Stipendi piu' alti per tutti


Prosegue il dibattito sulla dimensione degli aumenti salariali in Germania. L'istituto IMK propone un aumento degli stipendi di almeno il 4%: l'obiettivo è tenere l'Euro in vita. Da Die Welt
I ricercatori dell'IMK-Institut chiedono un forte aumento salariale in Germania. Non aumenterebbero solo i consumi, ma si aiuterebbe la stabilizzazione della zona Euro.

La Germania, secondo l'Istituto IMK, dovrebbe contribuire alla soluzione della crisi Euro aumentando i salari. Gli incrementi dei prossimi anni dovrebbero essere chiaramente al di sopra della media degli aumenti salariali nell'Eurozona, secondo i ricercatori dell'Istituto.

"Al fine di stabilizzare la Germania e l'Europa, nei prossimi 2 o 3 anni gli aumenti dovranno essere del 4%, o anche di piu'", ci dice il direttore IMK Gustav Horn. Cio' sarebbe un contributo alla stabilizzazione dell'Eurozona e non un sacrificio.

Redditi piu' alti stimolerebbero la domanda  interna. Inoltre, l'import tedesco crescerebbe e  le opportunità di export dei paesi in crisi aumenterebbero, sempre secondo Horn.

Aumenti salariali del 3%

Nel lungo periodo l'IMK vede uno spazio per aumenti salariali di circa il 3% in tutti i settori. Un aumento ancora piu' forte nei prossimi anni non danneggerebbe la competitività, secondo Horn, "anche se andasse perduto qualche ordine dall'esterno dell'Eurozona". Gli imprenditori dovrebbero accettare di ridurre una parte dei loro margini di profitto.

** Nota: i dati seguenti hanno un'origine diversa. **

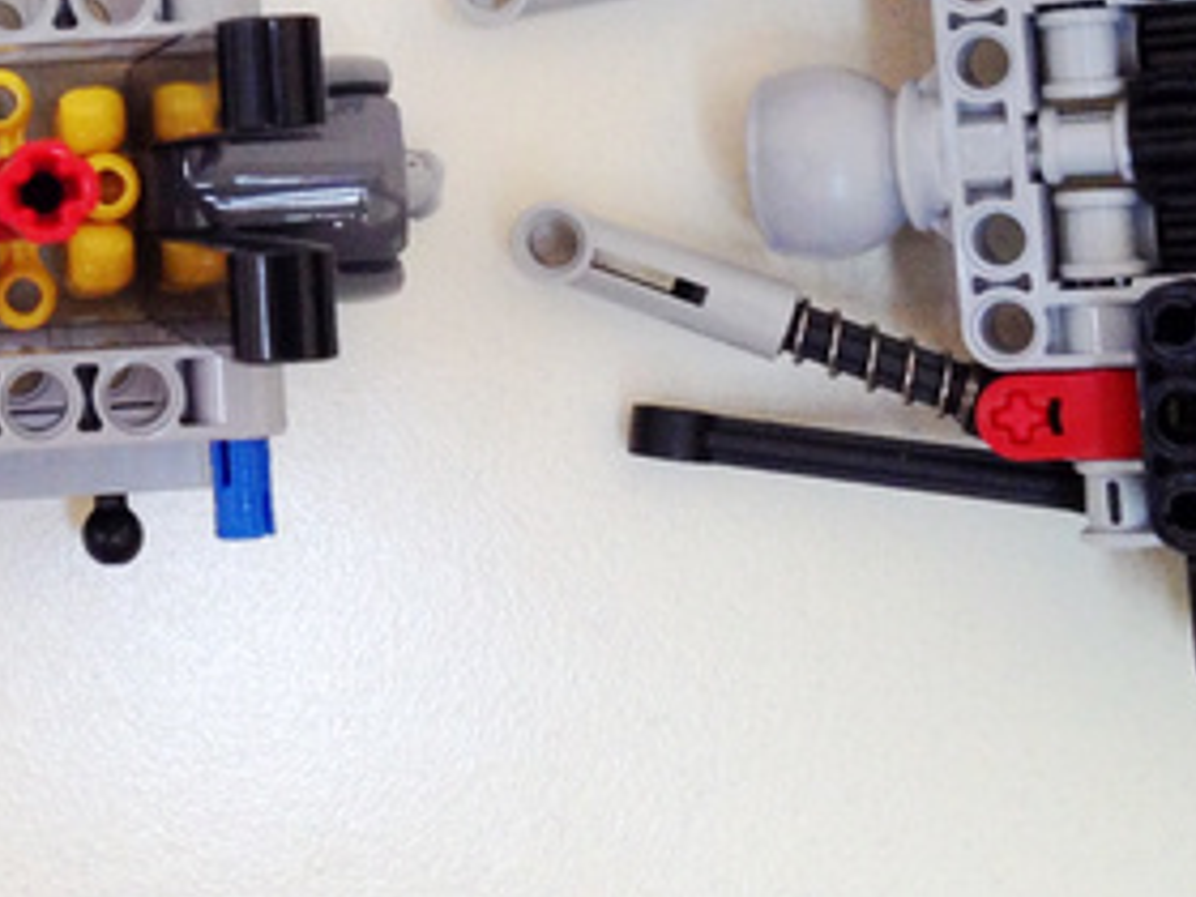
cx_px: -43
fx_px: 3455
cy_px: 45
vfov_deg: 14.6
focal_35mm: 100
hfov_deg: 19.0
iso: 80
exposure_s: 1/20
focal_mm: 4.28
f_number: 2.4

Il nuovo presidente dell'associazione degli industriali BDI, Ulrich Grillo, al contrario ha messo in guardia da un forte aumento delle retribuzioni. Proprio l'evoluzione moderata delle retribuzioni  avrebbe reso le aziende tedesche cosi' ben preparate per la concorrenza internazionale.

"Negli ultimi anni in Germania abbiamo raggiunto un eccellente livello di competitività". Il costo del lavoro per unità di prodotto è "estremamente concorrenziale", ha dichiarato Grillo e ha messo in guardia: "dobbiamo fare attenzione a non mettere a rischio questa posizione".

Rösler è fiducioso

Il Ministro dell'economia Philipp Rösler (FDP) sul tema ha detto solo che intende rispettare l'autonomia contrattuale delle parti sociali. La politica economica del governo federale sarebbe sulla giusta strada: consolidamento del bilancio da un lato e rafforzamento della competitività dall'altro. Nonostante il debole trimestre invernale, il leader FDP si è mostrato fiducioso sull'andamento dell'economia.

"Anche quest'anno possiamo aspettarci una buona crescita", ha detto Rösler. Come segnalato dal portafoglio ordini e dai piani di investimento delle industrie. La debolezza è solo temporanea. Il governo nelle prossime settimane intende pubblicare le sue previsioni per il 2013. Secondo le informazioni di Reuters, le previsioni di crescita saranno fra lo 0.5 e lo 0.7 %.